__Document excerpt__
————————
# Never Summer Heritage



## Grimdog (Oct 13, 2007)

Just looking for some extra opinions on what length I should be looking at in the Never Summer Heritage. I'm 5'9", 190lbs, size 9 boots, been riding since the late 80's. I have a fairly stiff cruiser at 161cm long and a flexy twin at 156cm. From what I've seen, the Heritage is a good all terrain board with a medium flex but still fairly stable at speed. Plus, it has a 3 year warranty. Again, I'm just looking for a second opinion form anyone who may have experience with this board on whether I should be looking at the 158cm or the 160cm or even if it is going to serve my purpose of being a good all terrain board.


----------



## Guest (Nov 18, 2007)
————————
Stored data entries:

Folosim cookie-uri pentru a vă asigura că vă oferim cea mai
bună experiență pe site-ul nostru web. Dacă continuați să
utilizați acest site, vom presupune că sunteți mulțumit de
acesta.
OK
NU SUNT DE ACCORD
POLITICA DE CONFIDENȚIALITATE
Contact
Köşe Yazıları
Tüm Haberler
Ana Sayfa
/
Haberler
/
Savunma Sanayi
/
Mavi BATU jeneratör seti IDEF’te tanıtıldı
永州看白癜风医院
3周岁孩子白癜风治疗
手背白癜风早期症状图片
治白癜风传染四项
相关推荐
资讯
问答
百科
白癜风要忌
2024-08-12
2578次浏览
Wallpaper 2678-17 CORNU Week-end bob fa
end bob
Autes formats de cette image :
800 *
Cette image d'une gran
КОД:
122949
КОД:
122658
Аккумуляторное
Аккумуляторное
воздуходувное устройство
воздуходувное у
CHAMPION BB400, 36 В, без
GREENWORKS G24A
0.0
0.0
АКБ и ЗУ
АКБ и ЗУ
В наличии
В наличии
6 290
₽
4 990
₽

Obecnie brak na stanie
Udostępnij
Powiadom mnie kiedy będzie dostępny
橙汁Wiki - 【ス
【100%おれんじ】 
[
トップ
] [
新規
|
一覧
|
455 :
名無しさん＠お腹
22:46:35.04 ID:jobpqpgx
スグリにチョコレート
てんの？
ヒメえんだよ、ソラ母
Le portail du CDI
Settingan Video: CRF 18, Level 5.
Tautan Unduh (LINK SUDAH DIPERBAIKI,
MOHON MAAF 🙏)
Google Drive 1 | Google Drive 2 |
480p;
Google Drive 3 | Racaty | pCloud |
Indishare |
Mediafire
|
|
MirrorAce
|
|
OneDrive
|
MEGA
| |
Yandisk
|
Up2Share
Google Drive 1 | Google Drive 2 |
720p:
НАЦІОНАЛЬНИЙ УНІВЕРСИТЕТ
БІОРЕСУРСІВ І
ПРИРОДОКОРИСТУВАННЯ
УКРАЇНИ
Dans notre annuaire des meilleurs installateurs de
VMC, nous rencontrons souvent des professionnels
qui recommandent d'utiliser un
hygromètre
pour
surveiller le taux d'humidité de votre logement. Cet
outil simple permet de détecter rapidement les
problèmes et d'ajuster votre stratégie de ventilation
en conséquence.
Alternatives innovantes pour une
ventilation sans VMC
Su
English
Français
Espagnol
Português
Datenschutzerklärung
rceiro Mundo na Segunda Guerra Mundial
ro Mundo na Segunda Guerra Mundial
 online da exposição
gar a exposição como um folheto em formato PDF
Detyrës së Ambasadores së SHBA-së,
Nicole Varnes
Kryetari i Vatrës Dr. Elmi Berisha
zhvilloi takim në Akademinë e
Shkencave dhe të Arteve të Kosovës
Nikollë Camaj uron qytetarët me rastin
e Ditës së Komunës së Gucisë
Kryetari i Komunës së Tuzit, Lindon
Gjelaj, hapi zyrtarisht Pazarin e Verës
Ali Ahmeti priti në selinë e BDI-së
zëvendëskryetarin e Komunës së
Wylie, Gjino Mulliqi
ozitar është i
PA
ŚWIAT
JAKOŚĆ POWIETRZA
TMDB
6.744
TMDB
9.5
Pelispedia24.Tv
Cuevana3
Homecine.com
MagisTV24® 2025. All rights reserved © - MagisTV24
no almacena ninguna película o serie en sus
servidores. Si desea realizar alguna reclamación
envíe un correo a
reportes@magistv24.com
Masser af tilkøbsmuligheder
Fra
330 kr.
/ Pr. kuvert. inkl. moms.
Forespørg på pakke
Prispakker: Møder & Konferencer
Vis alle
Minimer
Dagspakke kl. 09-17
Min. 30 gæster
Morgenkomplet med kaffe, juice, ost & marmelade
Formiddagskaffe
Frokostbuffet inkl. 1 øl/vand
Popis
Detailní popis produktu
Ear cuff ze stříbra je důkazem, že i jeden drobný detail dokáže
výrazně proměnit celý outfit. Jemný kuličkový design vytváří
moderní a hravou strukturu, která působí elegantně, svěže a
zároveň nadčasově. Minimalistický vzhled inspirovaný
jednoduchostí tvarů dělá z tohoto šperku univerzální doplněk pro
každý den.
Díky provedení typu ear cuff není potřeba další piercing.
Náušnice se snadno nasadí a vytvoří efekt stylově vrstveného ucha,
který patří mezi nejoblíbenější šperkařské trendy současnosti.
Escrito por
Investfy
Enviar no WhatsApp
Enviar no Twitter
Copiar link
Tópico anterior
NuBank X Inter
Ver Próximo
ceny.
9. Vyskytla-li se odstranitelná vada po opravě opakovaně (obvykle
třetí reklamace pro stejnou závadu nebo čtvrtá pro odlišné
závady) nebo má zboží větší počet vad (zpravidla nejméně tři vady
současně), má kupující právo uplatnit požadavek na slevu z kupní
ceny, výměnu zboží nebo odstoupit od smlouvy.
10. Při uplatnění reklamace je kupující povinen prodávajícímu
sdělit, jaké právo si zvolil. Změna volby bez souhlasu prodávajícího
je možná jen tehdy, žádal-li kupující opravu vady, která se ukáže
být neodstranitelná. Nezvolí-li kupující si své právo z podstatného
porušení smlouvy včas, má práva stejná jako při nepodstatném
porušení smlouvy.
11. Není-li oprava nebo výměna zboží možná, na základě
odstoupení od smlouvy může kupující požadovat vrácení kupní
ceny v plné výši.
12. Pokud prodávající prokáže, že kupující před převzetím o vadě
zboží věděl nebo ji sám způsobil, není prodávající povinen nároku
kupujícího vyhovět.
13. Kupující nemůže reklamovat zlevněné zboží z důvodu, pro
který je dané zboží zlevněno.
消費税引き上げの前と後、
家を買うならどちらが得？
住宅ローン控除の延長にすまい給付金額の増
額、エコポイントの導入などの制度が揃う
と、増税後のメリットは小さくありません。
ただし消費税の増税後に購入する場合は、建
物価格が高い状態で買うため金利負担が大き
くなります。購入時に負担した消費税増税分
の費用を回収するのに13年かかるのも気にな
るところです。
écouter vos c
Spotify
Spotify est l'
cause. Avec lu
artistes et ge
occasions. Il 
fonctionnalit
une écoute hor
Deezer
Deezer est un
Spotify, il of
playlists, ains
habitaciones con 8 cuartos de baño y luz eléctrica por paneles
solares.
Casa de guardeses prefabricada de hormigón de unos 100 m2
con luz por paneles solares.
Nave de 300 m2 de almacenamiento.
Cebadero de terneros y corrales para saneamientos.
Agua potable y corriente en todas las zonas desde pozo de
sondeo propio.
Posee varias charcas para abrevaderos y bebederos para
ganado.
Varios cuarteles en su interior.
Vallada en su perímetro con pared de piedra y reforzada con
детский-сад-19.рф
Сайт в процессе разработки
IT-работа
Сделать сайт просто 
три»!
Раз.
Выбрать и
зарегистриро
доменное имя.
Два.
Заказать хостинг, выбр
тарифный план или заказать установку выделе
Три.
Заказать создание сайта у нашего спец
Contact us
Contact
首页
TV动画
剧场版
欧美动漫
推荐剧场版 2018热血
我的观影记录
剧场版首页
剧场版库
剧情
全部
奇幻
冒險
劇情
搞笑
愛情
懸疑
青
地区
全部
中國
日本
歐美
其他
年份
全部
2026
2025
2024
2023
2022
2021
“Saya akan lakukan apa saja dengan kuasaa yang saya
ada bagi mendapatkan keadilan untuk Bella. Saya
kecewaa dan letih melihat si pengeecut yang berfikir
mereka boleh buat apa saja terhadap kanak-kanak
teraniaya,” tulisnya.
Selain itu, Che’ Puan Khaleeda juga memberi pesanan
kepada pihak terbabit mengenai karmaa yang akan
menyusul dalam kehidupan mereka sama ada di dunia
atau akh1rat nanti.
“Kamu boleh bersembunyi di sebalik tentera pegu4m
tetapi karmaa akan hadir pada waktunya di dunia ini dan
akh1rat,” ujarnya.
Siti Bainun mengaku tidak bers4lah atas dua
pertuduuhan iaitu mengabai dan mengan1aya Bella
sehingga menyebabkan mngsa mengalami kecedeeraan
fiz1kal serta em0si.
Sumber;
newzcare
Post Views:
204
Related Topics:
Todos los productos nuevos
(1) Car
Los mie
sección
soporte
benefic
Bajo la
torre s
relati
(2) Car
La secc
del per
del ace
————————
__Activity list__
a) In the Never Summer Heritage thread, what boot size does Grimdog give?
b) Edit the Never Summer Heritage thread from "Just looking for some" to "(Nov 18, 2007)", changing "cruiser" to "carver".
None of the records are needed for this work.

__Responses__
a) Size 9

b)
Just looking for some extra opinions on what length I should be looking at in the Never Summer Heritage. I'm 5'9", 190lbs, size 9 boots, been riding since the late 80's. I have a fairly stiff carver at 161cm long and a flexy twin at 156cm. From what I've seen, the Heritage is a good all terrain board with a medium flex but still fairly stable at speed. Plus, it has a 3 year warranty. Again, I'm just looking for a second opinion form anyone who may have experience with this board on whether I should be looking at the 158cm or the 160cm or even if it is going to serve my purpose of being a good all terrain board.


----------



## Guest (Nov 18, 2007)